■ Request ■
Omit the pictures, then reproduce every remaining record exactly.

Start of Entries

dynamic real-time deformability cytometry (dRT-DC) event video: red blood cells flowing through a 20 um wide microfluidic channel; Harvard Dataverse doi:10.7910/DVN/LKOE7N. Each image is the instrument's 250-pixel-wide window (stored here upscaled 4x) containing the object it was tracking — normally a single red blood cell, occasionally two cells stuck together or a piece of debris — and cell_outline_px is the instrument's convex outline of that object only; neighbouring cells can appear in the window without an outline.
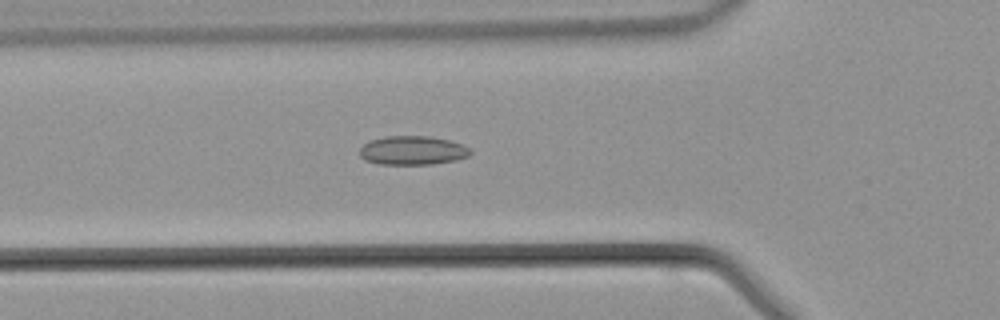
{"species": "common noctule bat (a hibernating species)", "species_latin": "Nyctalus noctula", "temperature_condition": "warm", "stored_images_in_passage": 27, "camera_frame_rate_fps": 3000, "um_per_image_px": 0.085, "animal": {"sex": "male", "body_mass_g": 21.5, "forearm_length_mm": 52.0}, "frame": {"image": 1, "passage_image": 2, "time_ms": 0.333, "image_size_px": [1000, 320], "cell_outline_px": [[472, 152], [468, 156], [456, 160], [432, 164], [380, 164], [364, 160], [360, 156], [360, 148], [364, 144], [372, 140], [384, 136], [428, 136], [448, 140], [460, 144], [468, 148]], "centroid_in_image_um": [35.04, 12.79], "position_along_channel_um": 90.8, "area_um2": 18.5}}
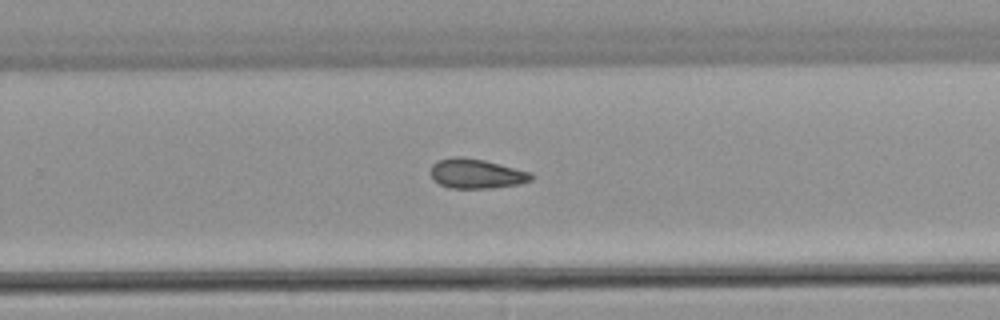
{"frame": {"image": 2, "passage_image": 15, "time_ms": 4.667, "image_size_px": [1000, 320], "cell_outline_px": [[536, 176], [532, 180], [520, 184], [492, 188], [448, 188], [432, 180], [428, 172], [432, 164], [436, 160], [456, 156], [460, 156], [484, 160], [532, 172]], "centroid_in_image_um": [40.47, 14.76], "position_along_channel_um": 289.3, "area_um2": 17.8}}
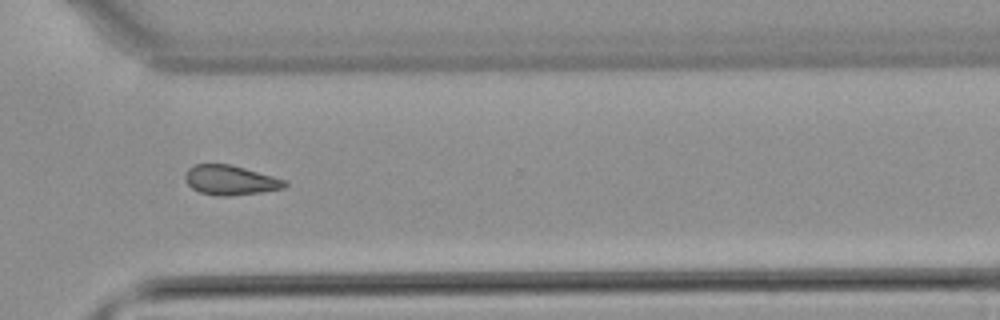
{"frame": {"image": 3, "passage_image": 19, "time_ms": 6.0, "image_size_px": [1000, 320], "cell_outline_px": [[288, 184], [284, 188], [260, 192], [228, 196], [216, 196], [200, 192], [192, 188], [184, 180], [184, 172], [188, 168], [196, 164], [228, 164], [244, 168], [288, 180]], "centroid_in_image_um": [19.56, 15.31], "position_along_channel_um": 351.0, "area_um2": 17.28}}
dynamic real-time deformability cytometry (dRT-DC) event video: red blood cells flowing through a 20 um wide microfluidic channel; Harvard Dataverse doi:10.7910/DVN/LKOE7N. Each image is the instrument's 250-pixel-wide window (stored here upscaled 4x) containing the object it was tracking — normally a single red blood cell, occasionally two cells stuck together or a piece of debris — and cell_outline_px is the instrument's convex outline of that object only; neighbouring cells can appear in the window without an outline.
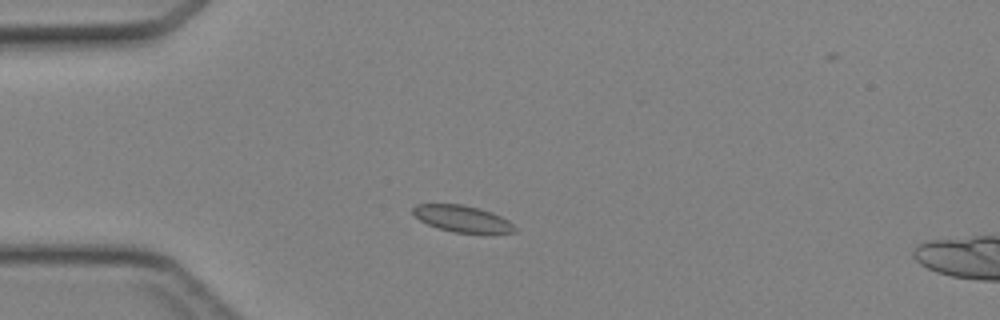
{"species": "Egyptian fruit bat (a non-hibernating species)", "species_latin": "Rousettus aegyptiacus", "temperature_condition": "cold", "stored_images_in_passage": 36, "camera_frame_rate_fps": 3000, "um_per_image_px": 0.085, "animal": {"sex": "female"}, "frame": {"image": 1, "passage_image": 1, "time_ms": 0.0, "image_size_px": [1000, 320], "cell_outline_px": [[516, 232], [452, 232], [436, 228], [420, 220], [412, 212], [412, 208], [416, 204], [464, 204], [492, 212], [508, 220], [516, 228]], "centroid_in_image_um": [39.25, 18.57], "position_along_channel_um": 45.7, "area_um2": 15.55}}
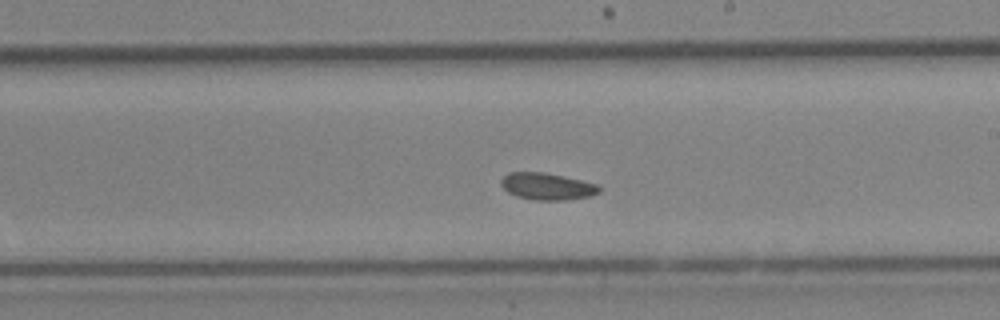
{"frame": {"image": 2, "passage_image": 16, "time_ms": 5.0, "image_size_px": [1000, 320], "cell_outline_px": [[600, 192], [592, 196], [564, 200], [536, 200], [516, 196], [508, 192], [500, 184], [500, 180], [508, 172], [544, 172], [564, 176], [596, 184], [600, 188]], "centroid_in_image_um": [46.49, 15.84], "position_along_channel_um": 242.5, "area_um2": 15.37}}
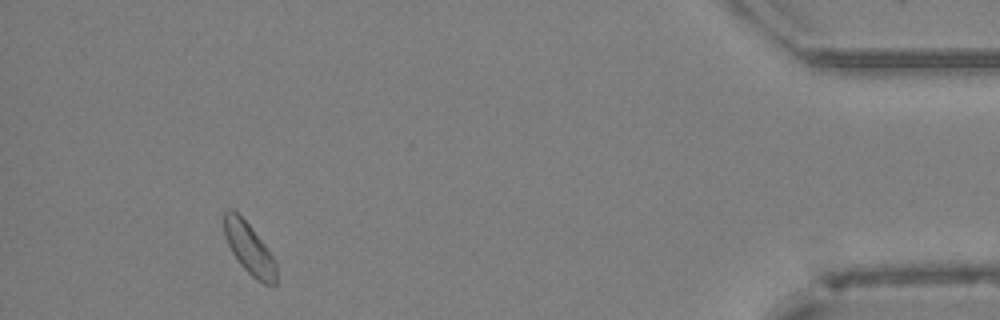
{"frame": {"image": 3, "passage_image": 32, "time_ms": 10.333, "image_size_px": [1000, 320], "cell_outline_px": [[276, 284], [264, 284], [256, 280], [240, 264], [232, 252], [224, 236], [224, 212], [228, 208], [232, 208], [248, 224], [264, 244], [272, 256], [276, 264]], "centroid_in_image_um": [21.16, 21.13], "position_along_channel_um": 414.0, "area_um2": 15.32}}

End of Entries

■ Solution ■
dynamic real-time deformability cytometry (dRT-DC) event video: red blood cells flowing through a 20 um wide microfluidic channel; Harvard Dataverse doi:10.7910/DVN/LKOE7N. Each image is the instrument's 250-pixel-wide window (stored here upscaled 4x) containing the object it was tracking — normally a single red blood cell, occasionally two cells stuck together or a piece of debris — and cell_outline_px is the instrument's convex outline of that object only; neighbouring cells can appear in the window without an outline.
{"species": "common noctule bat (a hibernating species)", "species_latin": "Nyctalus noctula", "temperature_condition": "warm", "stored_images_in_passage": 27, "camera_frame_rate_fps": 3000, "um_per_image_px": 0.085, "animal": {"sex": "male", "body_mass_g": 21.5, "forearm_length_mm": 52.0}, "frame": {"image": 1, "passage_image": 2, "time_ms": 0.333, "image_size_px": [1000, 320], "cell_outline_px": [[472, 152], [468, 156], [456, 160], [432, 164], [380, 164], [364, 160], [360, 156], [360, 148], [364, 144], [372, 140], [384, 136], [428, 136], [448, 140], [460, 144], [468, 148]], "centroid_in_image_um": [35.04, 12.79], "position_along_channel_um": 90.8, "area_um2": 18.5}}
{"frame": {"image": 2, "passage_image": 15, "time_ms": 4.667, "image_size_px": [1000, 320], "cell_outline_px": [[536, 176], [532, 180], [520, 184], [492, 188], [448, 188], [432, 180], [428, 172], [432, 164], [436, 160], [456, 156], [460, 156], [484, 160], [532, 172]], "centroid_in_image_um": [40.47, 14.76], "position_along_channel_um": 289.3, "area_um2": 17.8}}
{"frame": {"image": 3, "passage_image": 19, "time_ms": 6.0, "image_size_px": [1000, 320], "cell_outline_px": [[288, 184], [284, 188], [260, 192], [228, 196], [216, 196], [200, 192], [192, 188], [184, 180], [184, 172], [188, 168], [196, 164], [228, 164], [244, 168], [288, 180]], "centroid_in_image_um": [19.56, 15.31], "position_along_channel_um": 351.0, "area_um2": 17.28}}
dynamic real-time deformability cytometry (dRT-DC) event video: red blood cells flowing through a 20 um wide microfluidic channel; Harvard Dataverse doi:10.7910/DVN/LKOE7N. Each image is the instrument's 250-pixel-wide window (stored here upscaled 4x) containing the object it was tracking — normally a single red blood cell, occasionally two cells stuck together or a piece of debris — and cell_outline_px is the instrument's convex outline of that object only; neighbouring cells can appear in the window without an outline.
{"species": "Egyptian fruit bat (a non-hibernating species)", "species_latin": "Rousettus aegyptiacus", "temperature_condition": "cold", "stored_images_in_passage": 36, "camera_frame_rate_fps": 3000, "um_per_image_px": 0.085, "animal": {"sex": "female"}, "frame": {"image": 1, "passage_image": 1, "time_ms": 0.0, "image_size_px": [1000, 320], "cell_outline_px": [[516, 232], [452, 232], [436, 228], [420, 220], [412, 212], [412, 208], [416, 204], [464, 204], [492, 212], [508, 220], [516, 228]], "centroid_in_image_um": [39.25, 18.57], "position_along_channel_um": 45.7, "area_um2": 15.55}}
{"frame": {"image": 2, "passage_image": 16, "time_ms": 5.0, "image_size_px": [1000, 320], "cell_outline_px": [[600, 192], [592, 196], [564, 200], [536, 200], [516, 196], [508, 192], [500, 184], [500, 180], [508, 172], [544, 172], [564, 176], [596, 184], [600, 188]], "centroid_in_image_um": [46.49, 15.84], "position_along_channel_um": 242.5, "area_um2": 15.37}}
{"frame": {"image": 3, "passage_image": 32, "time_ms": 10.333, "image_size_px": [1000, 320], "cell_outline_px": [[276, 284], [264, 284], [256, 280], [240, 264], [232, 252], [224, 236], [224, 212], [228, 208], [232, 208], [248, 224], [264, 244], [272, 256], [276, 264]], "centroid_in_image_um": [21.16, 21.13], "position_along_channel_um": 414.0, "area_um2": 15.32}}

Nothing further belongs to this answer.